Márcia Oliveira, treinadora de futebol nos Estados Unidos

Brasileira fala sobre realidade do ‘país do futebol feminino’ e pede maior presença de educadores  
Bruno Camarão
A trajetória do futebol feminino nos Estados Unidos não está diretamente relacionada a fatores culturais ou econômicos. Esporte de maior participação para mulheres, segundo a American Youth Soccer Organization, o diferencial cultural tem teor político.

Estudo desenvolvido no início da década de 1970 revelou que apenas 18% de todas as americanas chegavam a um diploma univeristário (em comparação a 26% dos homens). Em nível das oportunidades disponíveis dentro do desporto, a disparidade era absurda: praticamente 90% dos investimentos na área iam para os homens e apenas 10% para as mulheres.

Em virtude desse cenário, foi concebida uma lei conhecida naquele país por “Title IX” (Título Nove). Em resumo, ela diz que “nenhuma pessoa nos EUA pode ser, com base em seu sexo, discriminada ou excluída em participação de qualquer projeto educacional recebendo assistência federal”. E como a prática do desporto é grandemente vinculada ao sistema educacional, naturalmente esses programas receberam um imenso impulso. 

A nova legislação se refletiu em 51 milhões de alunas do nível elementar e secundário, e 14 milhões no nível universitário. De imediato, as instituições tiveram que adequar suas estruturas, estabelecendo igualdade de oferta em todos os programas educacionais. E o esporte – naturalmente com o futebol feminino inserido no processo – viu-se beneficiado.

Nesses mais de 30 anos, ocorreu um “boom” de oportunidades para as meninas, desde a iniciação à prática de alto nível. A demanda resultou em criação de variadas ligas e de vagas para profissionais especializados. Márcia Oliveira aproveitou-se do contexto.

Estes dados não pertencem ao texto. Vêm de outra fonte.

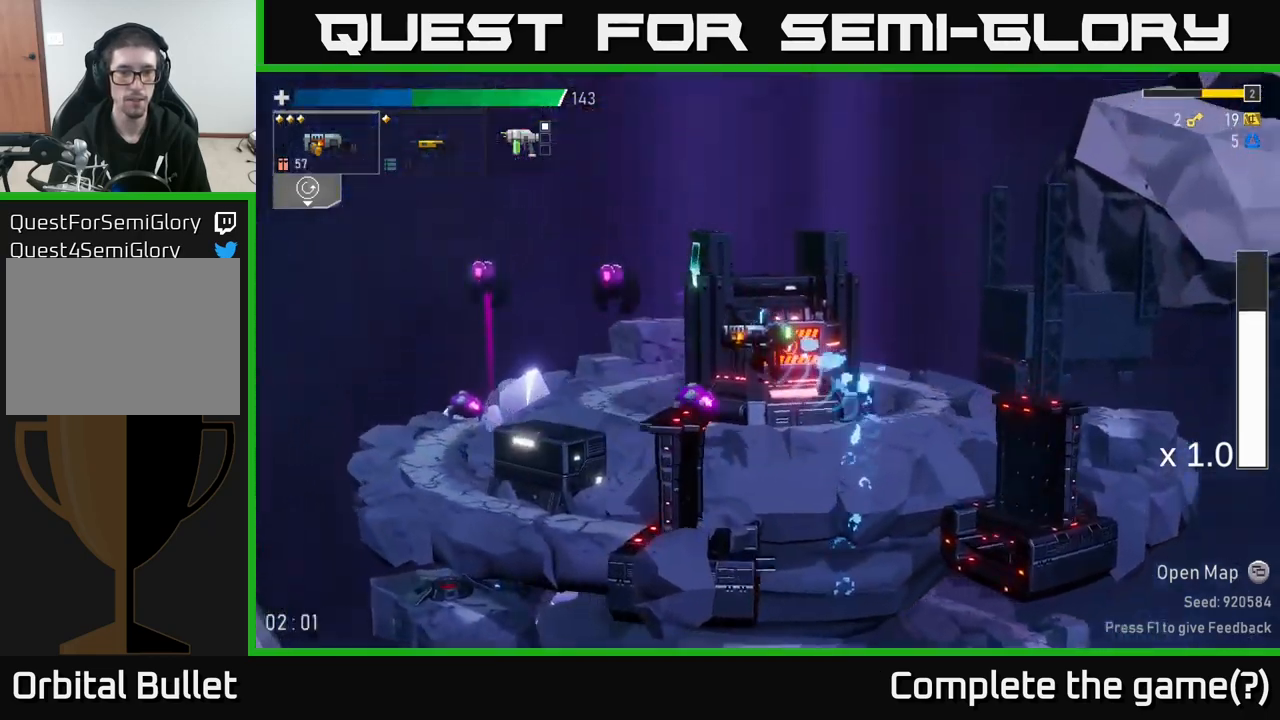
{"buttons": [], "left_stick": "left", "right_stick": "center", "events": []}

Formada em Educação Física e em Psicologia, com mestrado em Pedagogia da Educação Física, ela realiza doutorado na área de Administração e Liderança Educacional. Sua base de aprendizado é norte-americana, mas a interação com treinadores brasileiros – René Simões e Jorge Barcellos – serviu para sustentar sua atuação como gestora de campo.

Nesta entrevista à Universidade do Futebol, ela discorre sobre a possibilidade de ingresso de brasileiros em clubes e em universidades, onde tem uma experiência relevante. Além disso, compara a especialização esportiva do Brasil e dos Estados Unidos, e de que maneira se dá o desenvolvimento das crianças nos mais variados aspectos humanos.

“A cultura americana é toda voltada para a educação e usa o esporte como meio de cidadania e suporte social. O sonho de quase todos é receber uma bolsa de estudo para ingressar na universidade jogando o seu esporte favorito”, revela Márcia. “Trabalho fazendo essa diferenciação com conhecimento desportivo, na Educação Física e pelos trabalhos anteriores com a seleção brasileira em seus treinamentos nos Estados Unidos”.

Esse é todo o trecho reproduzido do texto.